Phase 1 (drums) uses pitch-invariant features — same instrument clusters together regardless of pitch. Phase 2 (tap-test) uses pitch-sensitive features — frequency shifts ARE the diagnostic signal (hollow = resonant/tonal, solid = broadband/damped).
| Features | Count | Purpose |
|---|---|---|
| Spectral (centroid, bandwidth, rolloff, flatness, dominant freq) | 5 | Absolute frequency content — shifts indicate structural condition |
| Energy ratios (low/mid/high) | 3 | Frequency balance |
| Temporal envelope (attack, decay, centroid, decay rate) | 4 | Strike response dynamics |
| ZCR, RMS | 2 | Basic signal characteristics |
| MFCCs [1-5] | 5 | Full spectral detail (pitch-sensitive, intentionally) |
| Spectral contrast mean | 1 | Peak-vs-valley structure |
- Per-file clustering: Each file is clustered independently (KMeans k=2) to prevent between-file material differences from masking within-file solid/hollow variance
- Label assignment: Bandwidth-based heuristic — lower bandwidth cluster = HOLLOW (tonal resonance), higher = SOLID (broadband damped)
- Hardcoded exclusion zones for known non-tap events (e.g., tile2 ~20-22s walking thuds) — see Limitations below
- Prediction overlay videos: Visual verification via
tap_video_overlay.py— composites classification banners onto source video with 1s persistence
- 178 audible taps across 2 files (MIN_TAP_RMS=0.004, noise floor ~0.002)
- Primary discriminator: bandwidth (tonal resonance vs broadband thud)
- HOLLOW: bandwidth=2150 Hz, flatness=0.082 (narrow, tonal — resonant void)

Work instructions
Rewrite the part of the feature notes that opens with the words containing "Phase 1 (drums)" and closes with "solid = broadband/damped).", swapping "drums" for "percussion". Work only from the feature notes.

Supplied data
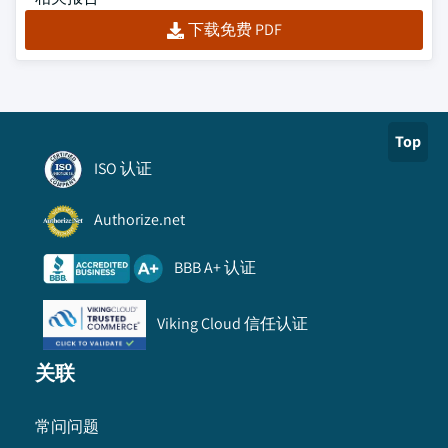
下载免费 PDF
Top
ISO 认证
Authorize.net
BBB A+ 认证
Viking Cloud 信任认证
关联
常问问题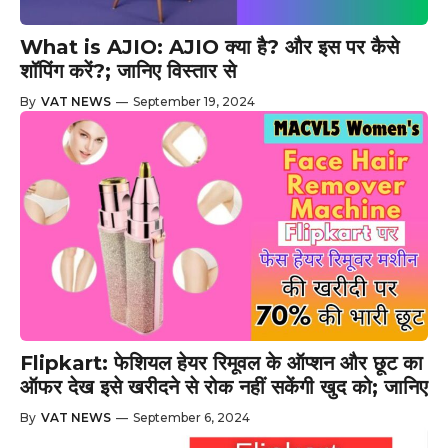
What is AJIO: AJIO क्या है? और इस पर कैसे
शॉपिंग करें?; जानिए विस्तार से
By
VAT NEWS
—
September 19, 2024
Flipkart: फेशियल हेयर रिमूवल के ऑप्शन और छूट का
ऑफर देख इसे खरीदने से रोक नहीं सकेंगी खुद को; जानिए
By
VAT NEWS
—
September 6, 2024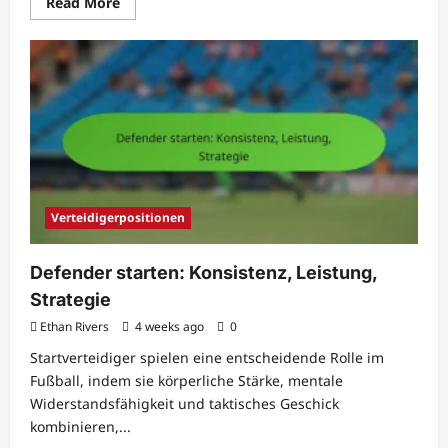
Read
Read More
more
about
Internationaler
Torwart:
Wettbewerb,
Sichtbarkeit,
Fähigkeiten
Verteidigerpositionen
Defender starten: Konsistenz, Leistung,
Strategie
Ethan Rivers
4 weeks ago
0
Startverteidiger spielen eine entscheidende Rolle im
Fußball, indem sie körperliche Stärke, mentale
Widerstandsfähigkeit und taktisches Geschick
kombinieren,...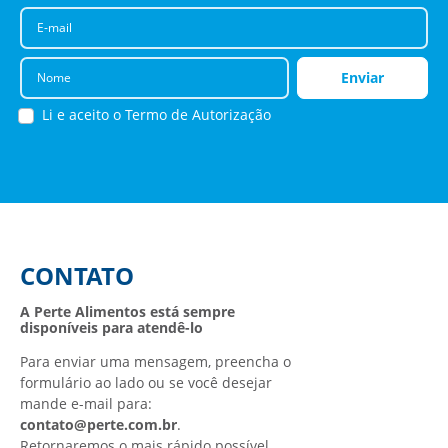
E-mail
Nome
Enviar
Li e aceito o
Termo de Autorização
CONTATO
A Perte Alimentos está sempre
disponíveis para atendê-lo
Para enviar uma mensagem, preencha o
formulário ao lado ou se você desejar
mande e-mail para:
contato@perte.com.br
.
Retornaremos o mais rápido possível.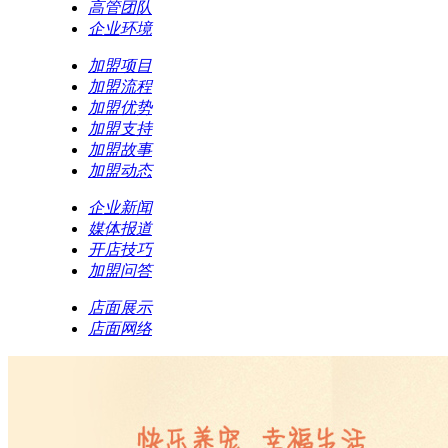
高管团队
企业环境
加盟项目
加盟流程
加盟优势
加盟支持
加盟故事
加盟动态
企业新闻
媒体报道
开店技巧
加盟问答
店面展示
店面网络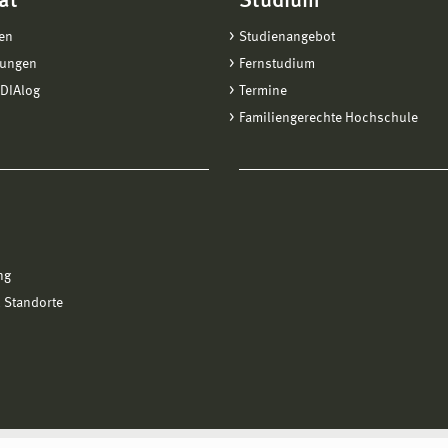
ät
Studium
en
Studienangebot
tungen
Fernstudium
DIAlog
Termine
Familiengerechte Hochschule
ng
 Standorte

Your response
Phase 1 (percussion) uses pitch-invariant features — same instrument clusters together regardless of pitch. Phase 2 (tap-test) uses pitch-sensitive features — frequency shifts ARE the diagnostic signal (hollow = resonant/tonal, solid = broadband/damped).